Ahmed Bey
The French occupation of neighboring Algeria in 1830, displacing the Ottoman regency there, was not a cause for alarm in Tunisia. It was considered a temporary measure and for a time held out the promise that Husseinid princes would be called on to rule in Oran and Constantine. French annexation of Algeria four years later, coupled with the reassertion of Turkish sovereignty in Tripoli in 1837, discouraged Tunisian optimism, however. The overriding concern of Ahmed Bey (1837-55) was to avoid giving an excuse for foreign intervention in Tunisia. Slavery was completely abolished and privateering suppressed in response to European objections, while steps were taken to put the beylicate's sovereignty and Tunisian autonomy beyond challenge.
The key to nationbuilding was the modernization of Tunisian institutions. Reformism, however, was an elite movement, totally lacking in popular support. Lacking as well the resources to finance reform or the machinery to manage it, the political elite had no clear idea of what its goals ought to be. Without considerable success, administration was strengthened in an effort to bring all areas of the country under the control of the government in Tunis and to provide a more efficient tax collection system. Building a modern army was seen as an appropriate and realizable starting point for the reform movement. A military academy was established at the beylical palace at Bardo to provide officers, still predominantly of Turkish background, for a 26,000-man army that was intended to stand as a symbol of Tunisia's sovereignty. The new army was modeled on the recently re-organized Turkish army and was trained by French officers. The bey's government took out large loans from French banks to pay for the military buildup.
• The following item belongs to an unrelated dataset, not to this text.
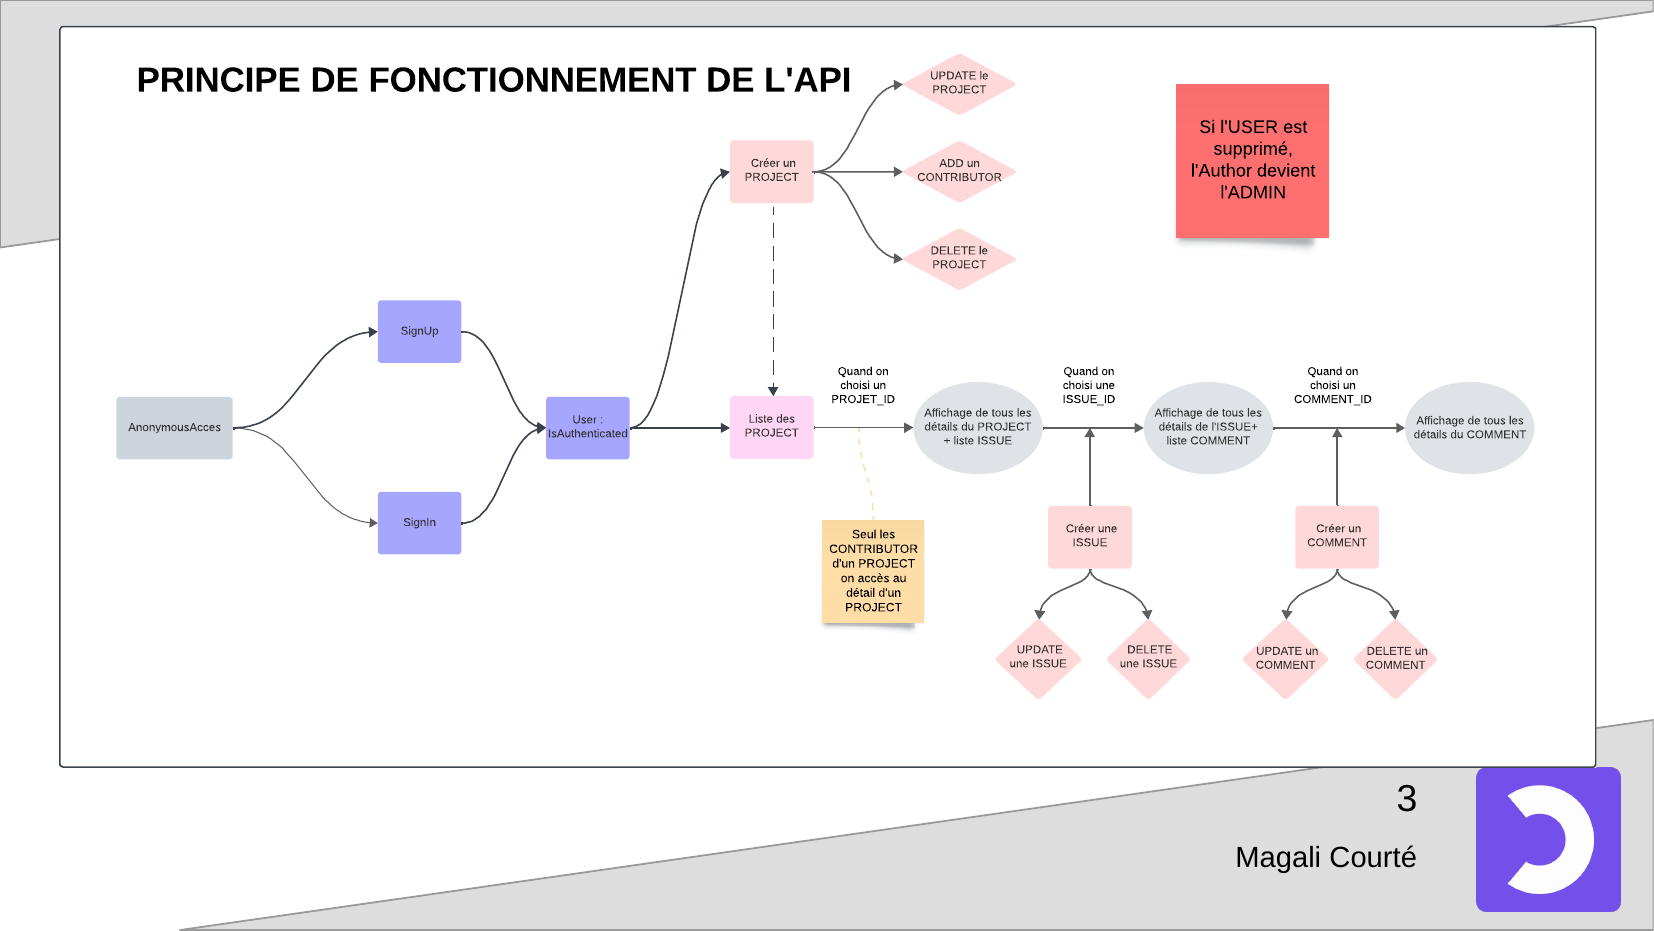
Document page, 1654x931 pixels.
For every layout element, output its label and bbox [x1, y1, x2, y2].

Ahmed Bey's mentor was his prime minister and treasurer, Mustafa Khaznader, who survived the bey and served continuously as head of the Tunisian government from 1837 to 1873. A Greek by origin, he had been carried off as a small child from Khios by the Turks when they ravaged that island during the Greek war for independence. Raised as a Muslim, Mustafa Khaznader had been Ahmed Bey's companion since their boyhood together and encouraged his master in debilitating debauchery. Occupying a position of trust in the beylicate, Khaznader was an embezzler on a large scale who ultimately led Tunisia into bankruptcy and opened the door for French economic and political penetration. Encouraged by the French, he promoted an ambitious public works program and accumulated an immense personal fortune by arranging loans to pay for it at exorbitant rates of interest in collusion with French banking houses.
Despite the bolstered armed forces and reformed administration that his regime offered as evidence of its modernity, Ahmed Bey's fear that Tunisia would be swallowed up by France or Turkey dictated the content of his foreign policy. The greater the threat from France was perceived to be, the closer Tunisia drew toward its nominal suzerain, the Ottoman sultan. The more persistent Turkey's pressure on Tunisia for formal recognition of the sultan's suzerainty, the more avidly French support was cultivated.
Foreign policy was an issue that divided Turkish and Arab elites within the reform movement. France encouraged Tunisia's assertion of its independence from the Ottoman Empire, a policy favored by the Turks in Tunis because it assured the continuance of the hey's authoritarian regime and their privileged position with it. During the same period, however, Britain backed the formal restoration of Ottoman sovereignty in Tunisia. Committed to propping up the Ottoman Empire as a barrier against Russian expansion, the British not only guaranteed its territorial integrity but also looked for opportunities to draw parts of the diffuse empire toward Constantinople and away from the influence of other European powers. Tunisia's Arab elite preferred the British approach, believing that the connection with a reformed and revitalized Ottoman Empire would promote internal reform in their own country that would extend to them greater participation in government.
Ahmed Bey pawned the family jewels to send 4,000 Tunisian troops to the Crimean War (1854-56) and to become in one stroke an ally of all the contenders for influence in his country. Tunisia was represented at the peace conference in Paris, where the Ottoman Empire agreed to further constitutional and legal reforms proposed by its European allies, Britain and France, whose consuls in Tunis picked up the theme by recommending extension of similar reforms to Tunisia "so as to be" - in the words of the British consul - "as modern as Turkey."
Tunisian reformers were receptive and saw in suggestions for the constitutional restructuring of the government a means for achieving rapid modernization and economic development. Unquestionably, however, the immediate purpose of the European consuls in proposing specific legal reforms was to make it easier for European commercial interests to function in a country where Islamic codes prohibited equal application of the law to non-Muslims engaged in business there. In this divergence of interests lay the essential contradiction in the reform movement. For the Tunisian elite, reform was necessary to maintain the country's independence. But reform and modernization also led inevitably to greater European participation in Tunisia's political and economic affairs.